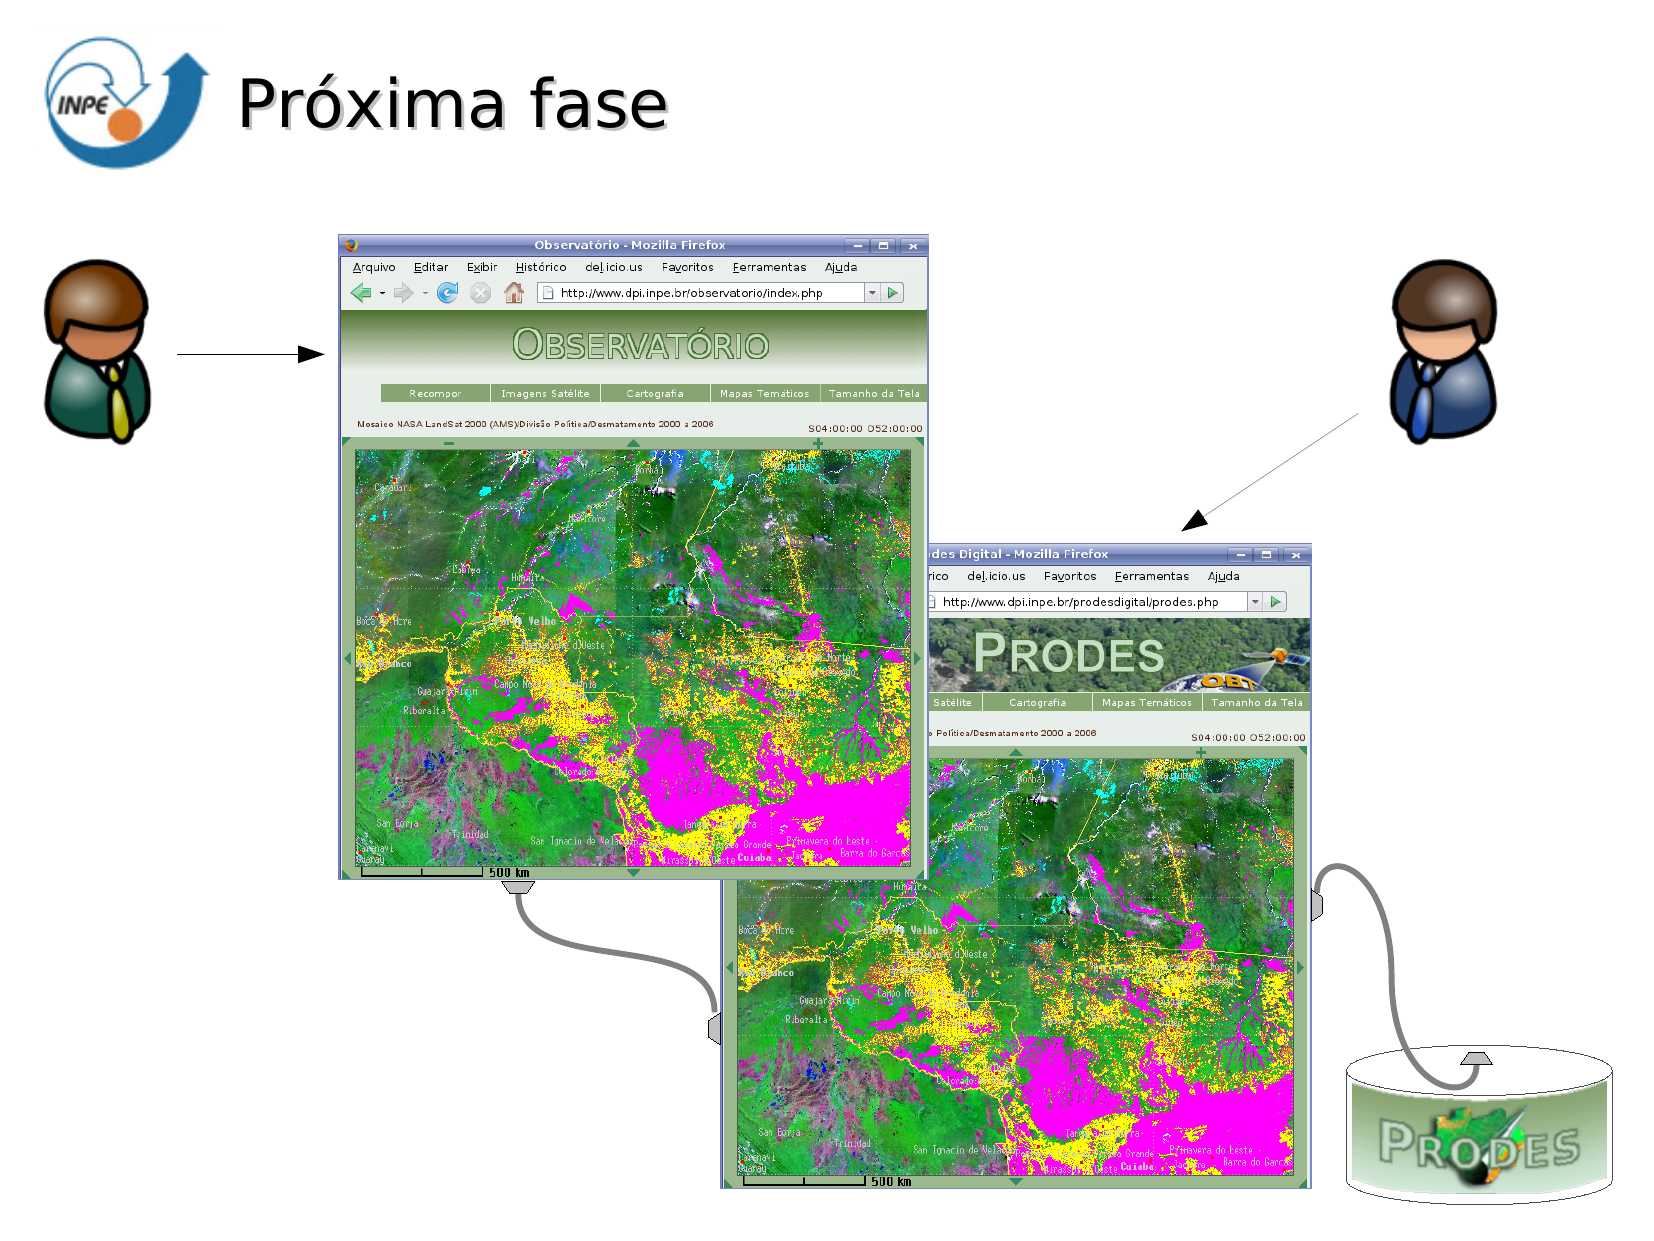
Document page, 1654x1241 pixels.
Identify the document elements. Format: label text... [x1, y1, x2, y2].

text_box [1311, 888, 1323, 922]
picture [338, 234, 1312, 1189]
text_box [1394, 1199, 1565, 1205]
text_box [501, 881, 535, 894]
picture [1437, 1078, 1468, 1084]
picture [1352, 1078, 1607, 1199]
picture [35, 29, 220, 178]
title Próxima fase [236, 25, 1447, 184]
text_box [1346, 1049, 1423, 1187]
picture [0, 253, 196, 449]
picture [1345, 253, 1542, 449]
text_box [1410, 1045, 1613, 1187]
text_box [708, 1012, 721, 1045]
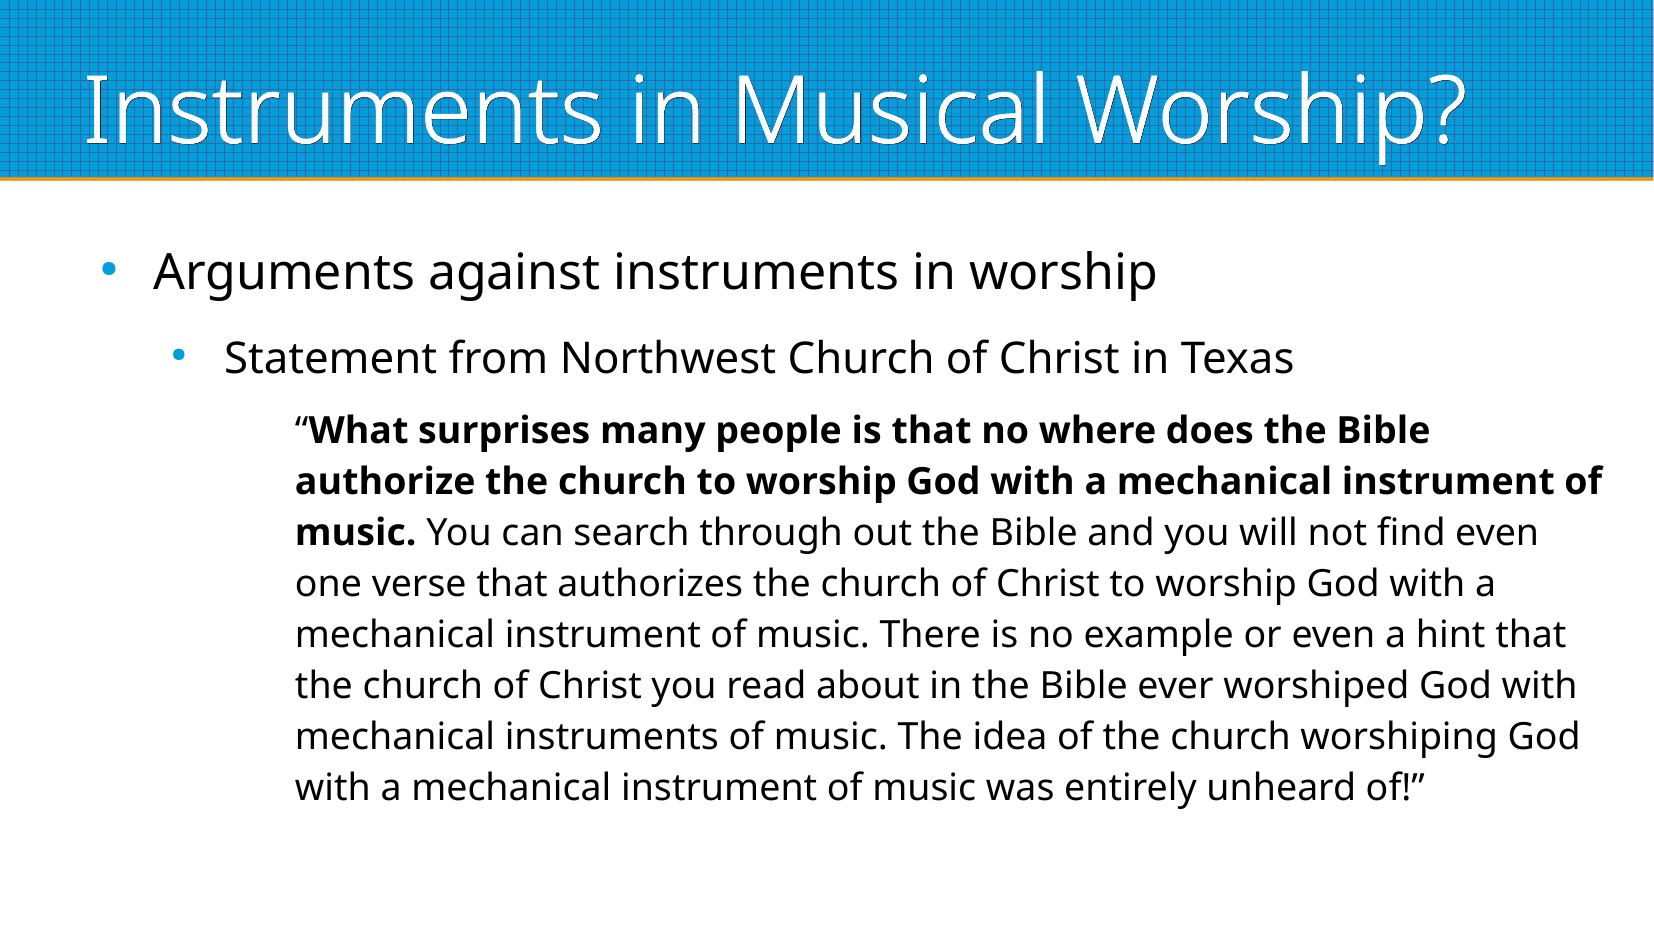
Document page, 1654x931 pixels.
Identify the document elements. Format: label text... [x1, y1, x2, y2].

title Instruments in Musical Worship? [82, 14, 1571, 171]
list Arguments against instruments in worship Statement from Northwest Church of Christ in Texas “What surprises many people is that no where does the Bible authorize the church to worship God with a mechanical instrument of music. You can search through out the Bible and you will not find even one verse that authorizes the church of Christ to worship God with a mechanical instrument of music. There is no example or even a hint that the church of Christ you read about in the Bible ever worshiped God with mechanical instruments of music. The idea of the church worshiping God with a mechanical instrument of music was entirely unheard of!” [82, 236, 1613, 863]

++++

### WORK INSTRUCTIONS
Rewrite all of the listing above as a numbered list of its lines, skipping blank lines. Omit the pictures from your answer.

### SOLVED PROBLEM
1. Document page, 1654x1241 pixels.
2. Identify the document elements. Format: label text... [x1, y1, x2, y2].
3. text_box [1311, 888, 1323, 922]
4. picture [338, 234, 1312, 1189]
5. text_box [1394, 1199, 1565, 1205]
6. text_box [501, 881, 535, 894]
7. picture [1437, 1078, 1468, 1084]
8. picture [1352, 1078, 1607, 1199]
9. picture [35, 29, 220, 178]
10. title Próxima fase [236, 25, 1447, 184]
11. text_box [1346, 1049, 1423, 1187]
12. picture [0, 253, 196, 449]
13. picture [1345, 253, 1542, 449]
14. text_box [1410, 1045, 1613, 1187]
15. text_box [708, 1012, 721, 1045]
16. Document page, 1654x931 pixels.
17. Identify the document elements. Format: label text... [x1, y1, x2, y2].
18. title Instruments in Musical Worship? [82, 14, 1571, 171]
19. list Arguments against instruments in worship Statement from Northwest Church of Christ in Texas “What surprises many people is that no where does the Bible authorize the church to worship God with a mechanical instrument of music. You can search through out the Bible and you will not find even one verse that authorizes the church of Christ to worship God with a mechanical instrument of music. There is no example or even a hint that the church of Christ you read about in the Bible ever worshiped God with mechanical instruments of music. The idea of the church worshiping God with a mechanical instrument of music was entirely unheard of!” [82, 236, 1613, 863]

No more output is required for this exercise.